Память смертная поставляет подвижника выше мира, он пребывает на земле как странник, перед взорами его всегда открыты врата в вечность. Никакая земная красота, никакое земное обольщение не привлекает к себе внимания его: “Блажен, кто памятует о своем отшествии из этой жизни, и воздерживается от привязанности к наслаждениям мира сего, потому что многократно усугубленное блаженство приимет во время отшествия своего”. Зная, какой плод принесет человеку память смертная, падшие духи сильно противодействуют подвижнику в приобретении этой добродетели. “Сатана весьма ненавидит сей помысл, - говорит святой Исаак, - и всеми своими силами нападает, чтобы истребить его в человеке. Если бы можно было, он отдал бы человеку царство целого мира, только бы посредством развлечения изгладить эту мысль в уме человека; он сделал бы это охотно, если бы мог. Коварный! Он знает, что если помышление о смерти укоренится в человеке, то ум его не остается уже более в стране обольщения, и бесовские хитрости к нему не приближаются”. Следовательно, христианин должен твердо помнить, что при развлечениях и многих заботах решительно невозможно сохранить непрестанную память о смерти. “Кто намеривается на всегда удержать в себе памятование смерти и суда Божия, - говорит преподобный Иоанн Лествичник, - а между тем предается попечениям и молвам житейским, тот подобен плывущему человеку, который в тоже время хочет плескать руками”.

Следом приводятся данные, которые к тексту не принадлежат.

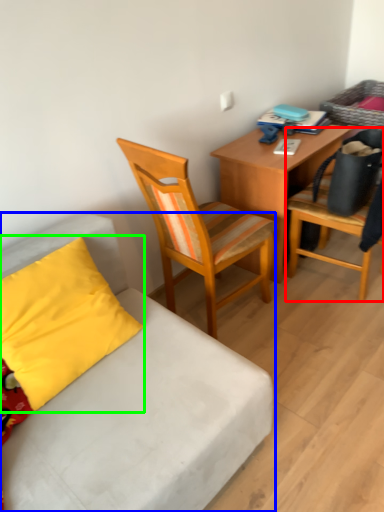
Question: Which is nearer to the chair (highlighted by a red box)? studio couch (highlighted by a blue box) or pillow (highlighted by a green box).

Choices:
 (A) studio couch
 (B) pillow

Answer: (A)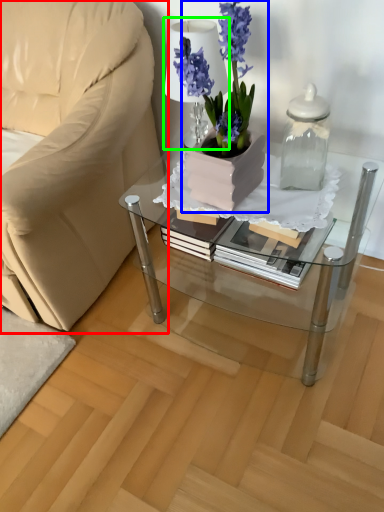
Question: Considering the real-world distances, which object is closest to chair (highlighted by a red box)? houseplant (highlighted by a blue box) or table lamp (highlighted by a green box).

Choices:
 (A) houseplant
 (B) table lamp

Answer: (B)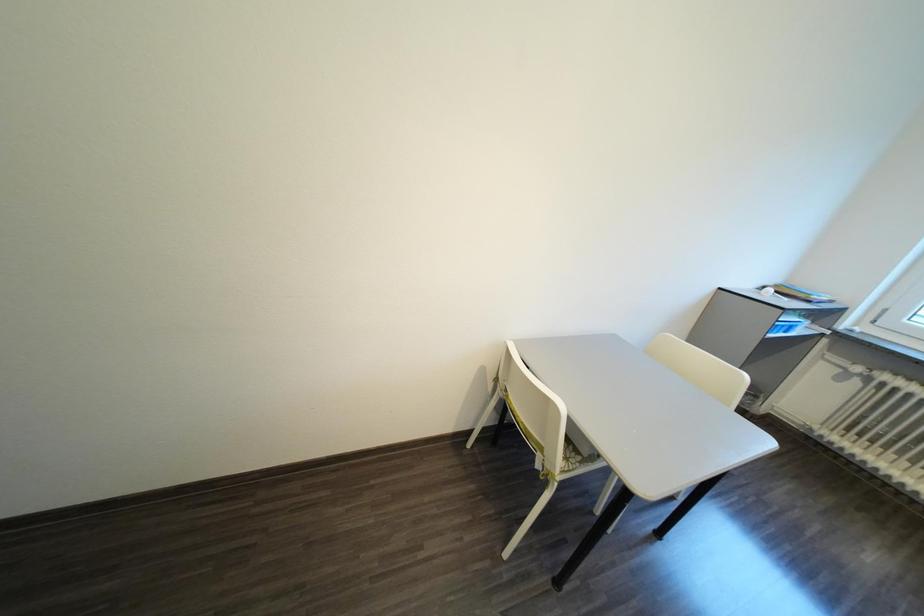
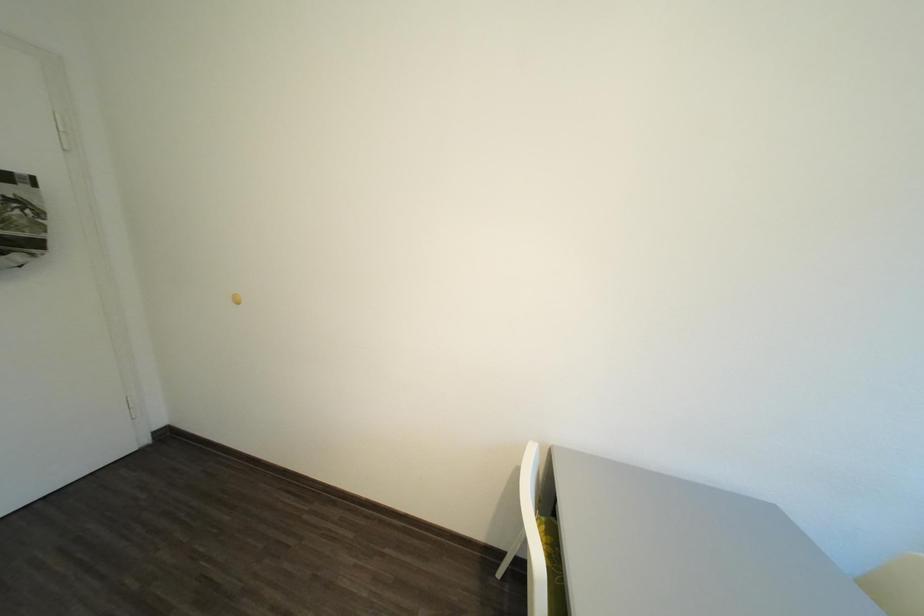
Question: Based on the continuous images, in which direction is the camera rotating? Reply with the corresponding letter.

Choices:
 (A) Left
 (B) Right
 (C) Up
 (D) Down

Answer: (A)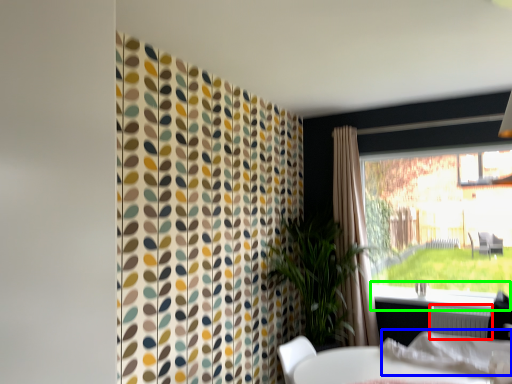
Question: Which object is positioned closest to radiator (highlighted by a red box)? Select from linen (highlighted by a blue box) and window sill (highlighted by a green box).

Choices:
 (A) linen
 (B) window sill

Answer: (B)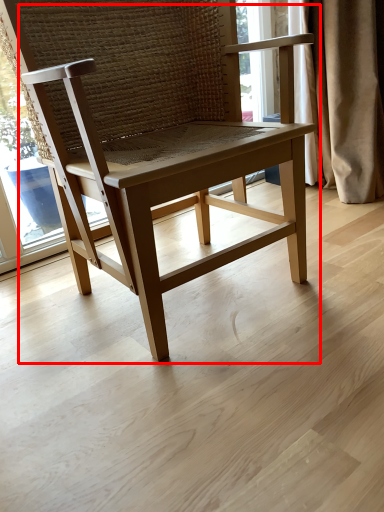
Question: Where is chair (annotated by the red box) located in relation to curtain in the image?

Духовное видение таинства смерти, по действию своему, на душу человека, святой Исаак ставит выше других отдельных дородетелей: “Совершенно справедливо, - говорит он, - возлюбленные, что, если бы на малое время даровал людям это истинное созерцание, то в мире сем не стало бы преемства (рода человеческого). Созерцание это служит узами, пред которыми не может устоять природа, и для приемлющего в душу свою постоянное размышление о сем – оно есть благодать Божия, которая сильнее всех отдельных деланий. … Возрастает же и пребывает благодать сия в них в отшельнической и уединенной их храмине. Этого созерцания будем испрашивать в молитвах, со слезами станем умолять Господа, чтобы даровал нам его, как благодать, ни с чем не сравнимую, и мы не будем уже более изнемогать в трудах мира сего. Вот начало помыслов жизни, совершающее в человеке полноту правды”. Таким образом, истинная память смерти есть дар Божий, и как любая другая добродетель, приобретается через усилие и подвиг.